Thirty IFEX members have come together to condemn the attacks on journalists and free expression in Yemen, where one journalist has been killed and dozens of others have been attacked since political unrest broke out in January.

In an open letter to President Ali Abdullah Saleh, the members "call on the Yemeni authorities to immediately halt all attacks against the media and to ensure the protection and safety of journalists covering events in the country."
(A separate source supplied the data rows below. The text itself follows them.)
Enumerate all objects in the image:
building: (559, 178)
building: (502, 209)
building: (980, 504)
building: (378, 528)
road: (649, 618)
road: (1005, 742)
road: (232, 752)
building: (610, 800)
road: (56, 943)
Jamal al-Sharaabi, a photojournalist for the independent weekly "Al-Masdar", was among 52 individuals killed by security forces who opened fire on an 18 March demonstration in Sana'a against Saleh's 33-year-long rule. New accounts described at least some of the gunmen as snipers. Several hundred more civilians were wounded, including a photojournalist, working for the BBC Arabic service, who was not identified by name, reports the Committee to Protect Journalists (CPJ). Saleh declared emergency rule hours later, which effectively suspends the constitution, allows media censorship, bars street protests, and gives security forces sweeping powers to arrest and detain suspects without judicial process, says Human Rights Watch.

The Yemeni Journalists' Syndicate (YJS) has documented more than 50 attacks on journalists since political unrest began in January, including abductions, assaults, confiscation of equipment and threats of violence.
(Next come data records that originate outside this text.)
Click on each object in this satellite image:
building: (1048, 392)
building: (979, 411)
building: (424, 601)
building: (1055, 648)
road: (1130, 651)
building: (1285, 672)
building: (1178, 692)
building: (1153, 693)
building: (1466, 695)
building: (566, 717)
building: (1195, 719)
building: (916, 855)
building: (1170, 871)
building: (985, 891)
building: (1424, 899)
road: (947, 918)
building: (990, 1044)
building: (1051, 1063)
For instance, Abdel Ghani al-Shamiri, former head of the news division at Yemeni state television was abducted from his home in Sana'a by plainclothes security agents on 31 March, say YJS and Reporters without Borders (RSF). Earlier last month, al-Shamiri resigned from the ruling party and declared his support for the popular uprising.

Al Jazeera has been particularly targeted. Since 24 March, the popular news station has been ordered shut and its journalists stripped of accreditation. The station had been providing extensive coverage of the uprising. Its closure came two days after about 20 plainclothes gunmen raided Al Jazeera's Sana'a bureau and confiscated equipment while police stood idly by. Al Jazeera correspondents have reported numerous death threats and threats of physical violence against themselves and their families, and some have even been expelled, reports CPJ.

On 23 March, government supporters assaulted Al Jazeera cameraman Mujib al-Suwailah and broke his arm while he filmed demonstrations in Taizz, Yemen's third-largest city.

The authorities have also obstructed newspaper distribution that contained coverage of the protests, say the members. Copies of the 17 and 18 March issues of "Akhbar Al-Yom" were seized at the airport in Sana'a to prevent them being sent around the country. On 15 March, the authorities prevented distribution of the latest issue of the Aden-based newspaper "Al-Oumana" in the capital.

Human Rights Watch has documented repeated armed attacks by security forces and government supporters in civilian clothes on protesters who have been seeking Saleh's resignation. At least 82 people have been killed and hundreds injured during the attacks, according to Human Rights Watch investigations. On 4 April, at least six were killed when security forces opened fire on an anti-government protest in Taizz.